Department of Head and Neck Surgery, Renji Hospital, School of Medicine, Shanghai Jiaotong University, 160 Pujian Road, Pudong District, Shanghai, 200127, China.
Fun-med Pharmaceutical Technology (Shanghai) Co., Ltd., RM. A310, 115 Xinjunhuan Road, Minhang District, Shanghai, 201100, China.
Endocrine. 2021 Jun;72(3):758-783. doi: 10.1007/s12020-020-02523-x. Epub 2020 Nov 12.
To assess the capacity of support vector machine (SVM) algorithms that are developed based on platelet RNA-seq data in identifying thyroid neoplasm patients and differentiating patients with thyroid adenomas, papillary thyroid cancer and metastasized papillary thyroid cancer.

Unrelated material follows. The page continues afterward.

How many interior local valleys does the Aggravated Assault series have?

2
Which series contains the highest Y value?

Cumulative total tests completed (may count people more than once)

Platelets were collected and isolated from 109 patients and 63 healthy controls. RNA-seq was performed to find transcripts with differential levels. Genes corresponding to these altered transcripts were identified using R packages. All samples were subsampled into a training set and a validation set. Two SVM algorithms were developed and trained with the training set, using the genes with differential transcript levels (GDTLs) as classifiers, and validated with the validation set. GO and KEGG pathway enrichment analysis were performed using the R package clusterProfiler.

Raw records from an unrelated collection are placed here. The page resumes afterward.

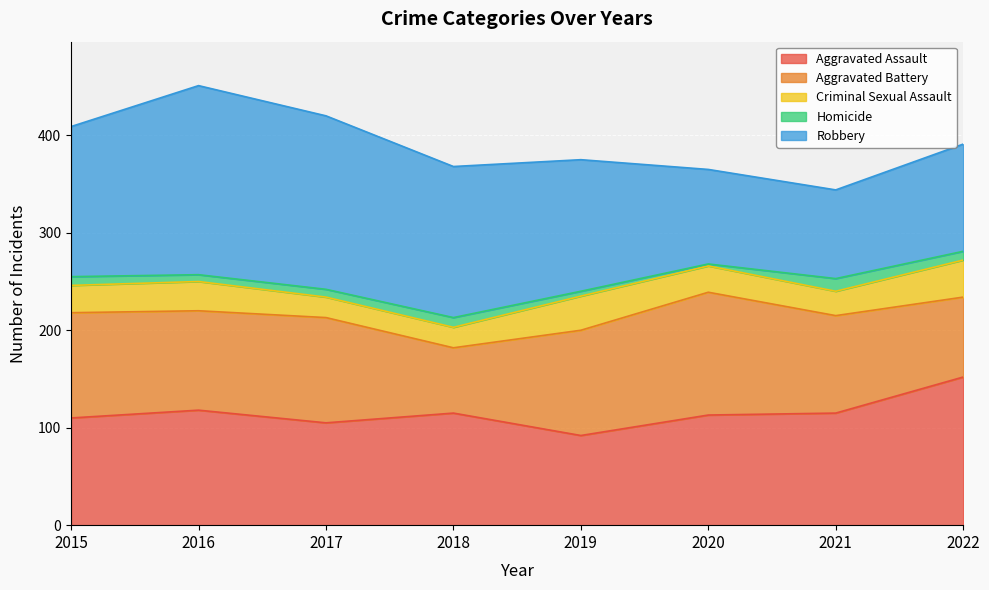

Between 2020 and 2022, which series saw the biggest shift?

Aggravated Battery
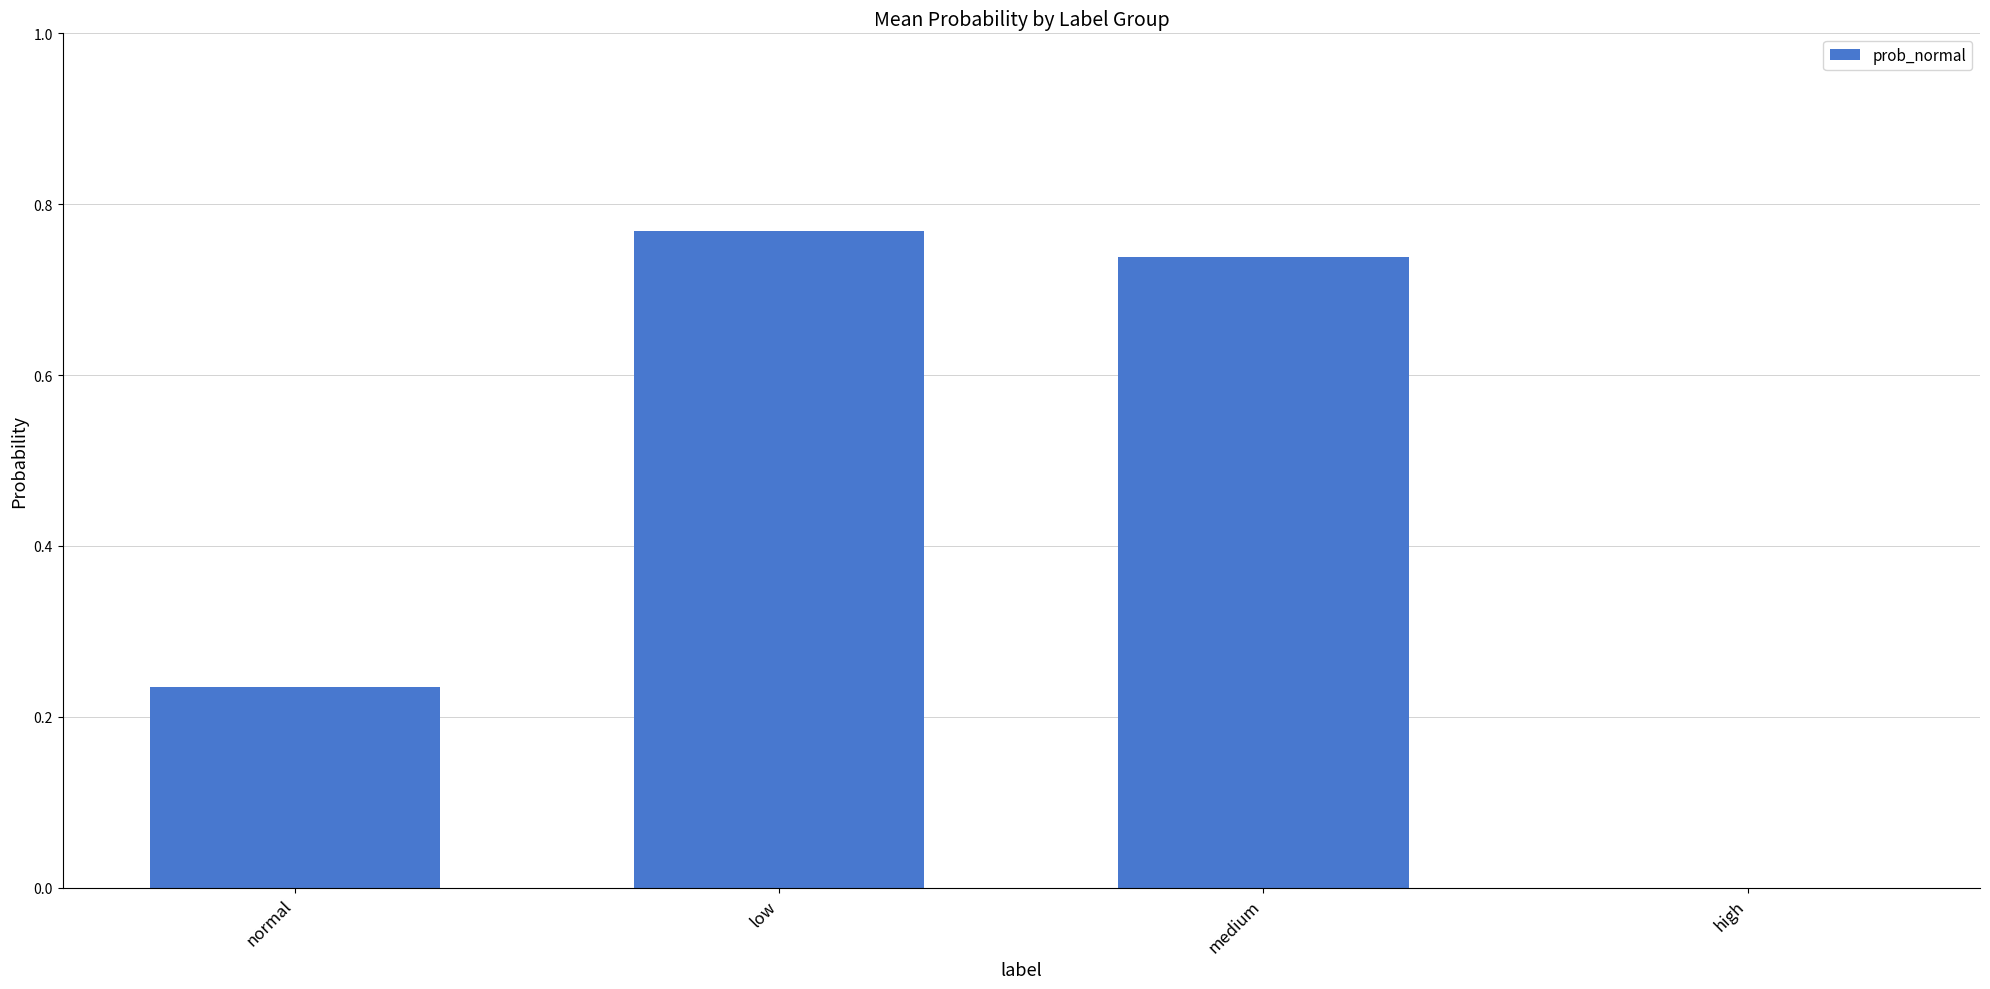

What is the change in value from low to high?

-0.8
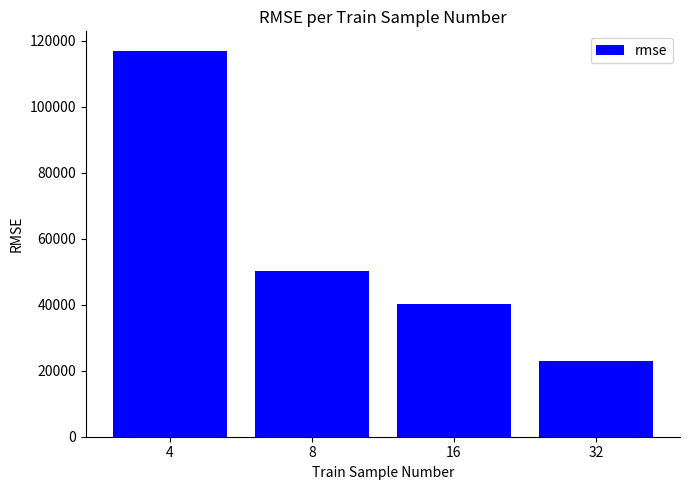

What is the average value?

57606.6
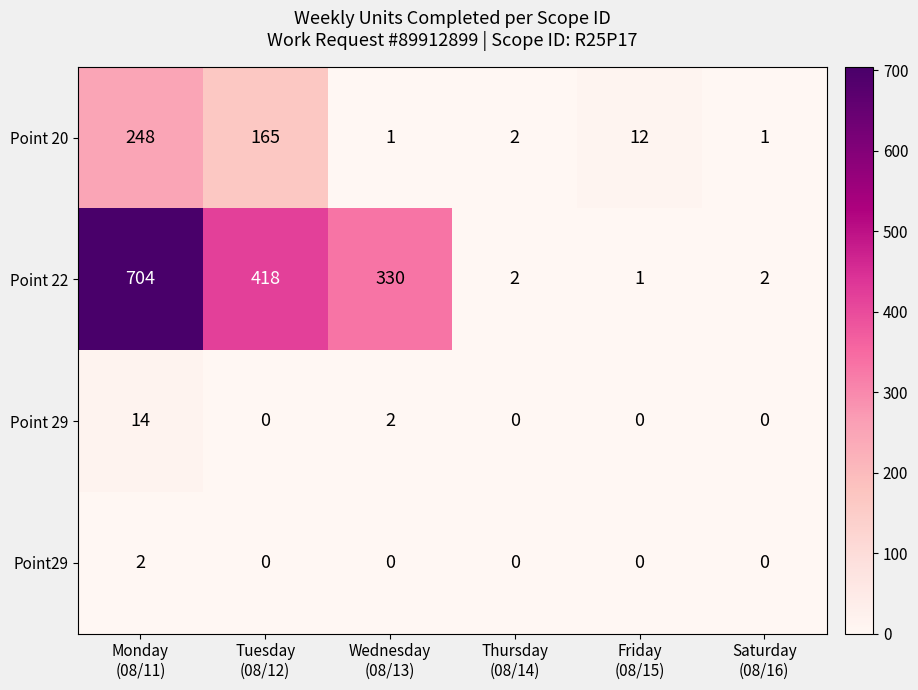

Rank the series by their maximum value, from highest to lowest.

Point 22, Point 20, Point 29, Point29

We detected 765 GDTLs (442 up-regulated and 323 down-regulated) in platelets of patients and healthy controls. The algorithm identifying thyroid neoplasm patients achieved an accuracy of 97%, with an AUC (area under curve) of 0.998. The other algorithm differentiating patients with multiclass thyroid neoplasms had an average accuracy of 80.5%. GO analysis showed that GDTLs were strongly involved in biological processes such as neutrophil degranulation, neutrophil activation, autophagy and regulation of multi-organism process. KEGG pathway enrichment analysis revealed that GDTLs were mainly enriched in NOD-like receptor signaling pathway and pathways in endocytosis, osteoclast differentiation, human cytomegalovirus infection and tuberculosis.
Our results indicated that the combination of SVM algorithms and platelet RNA-seq data allowed for thyroid neoplasm diagnostics and multiclass thyroid neoplasm classification.

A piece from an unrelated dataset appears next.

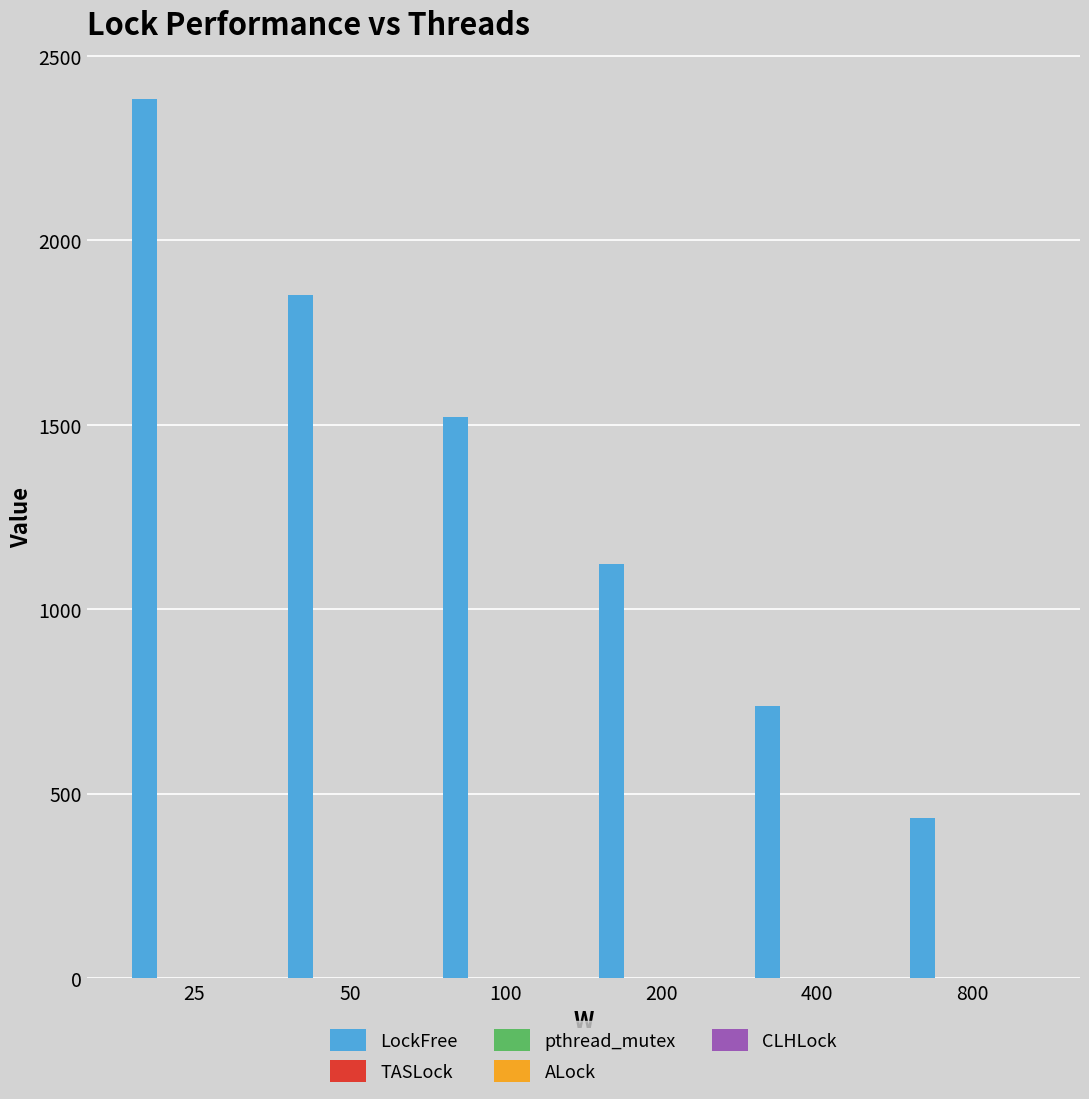

What is the total value across all series at 200?

1127.2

评估基于血小板 RNA-seq 数据开发的支持向量机(SVM)算法在识别甲状腺肿瘤患者和区分甲状腺腺瘤、甲状腺乳头状癌和转移性甲状腺乳头状癌患者方面的能力。
收集并分离 109 名患者和 63 名健康对照者的血小板。进行 RNA-seq 以寻找具有差异水平的转录物。使用 R 包识别对应于这些改变的转录物的基因。所有样本均被亚采样到训练集和验证集中。使用差异转录水平的基因(GDTLs)作为分类器,使用训练集开发并训练两个 SVM 算法,并使用验证集进行验证。使用 R 包 clusterProfiler 进行 GO 和 KEGG 通路富集分析。
我们在患者和健康对照者的血小板中检测到 765 个 GDTLs(442 个上调和 323 个下调)。用于识别甲状腺肿瘤患者的算法的准确率为 97%,AUC(曲线下面积)为 0.998。另一个用于区分多类甲状腺肿瘤患者的算法的平均准确率为 80.5%。GO 分析表明,GDTLs 强烈参与生物过程,如中性粒细胞脱粒、中性粒细胞激活、自噬和多器官过程的调节。KEGG 通路富集分析表明,GDTLs 主要富集于 NOD 样受体信号通路以及内吞作用、破骨细胞分化、人巨细胞病毒感染和结核病等通路。
我们的结果表明,SVM 算法和血小板 RNA-seq 数据的结合可用于甲状腺肿瘤的诊断和多类甲状腺肿瘤的分类。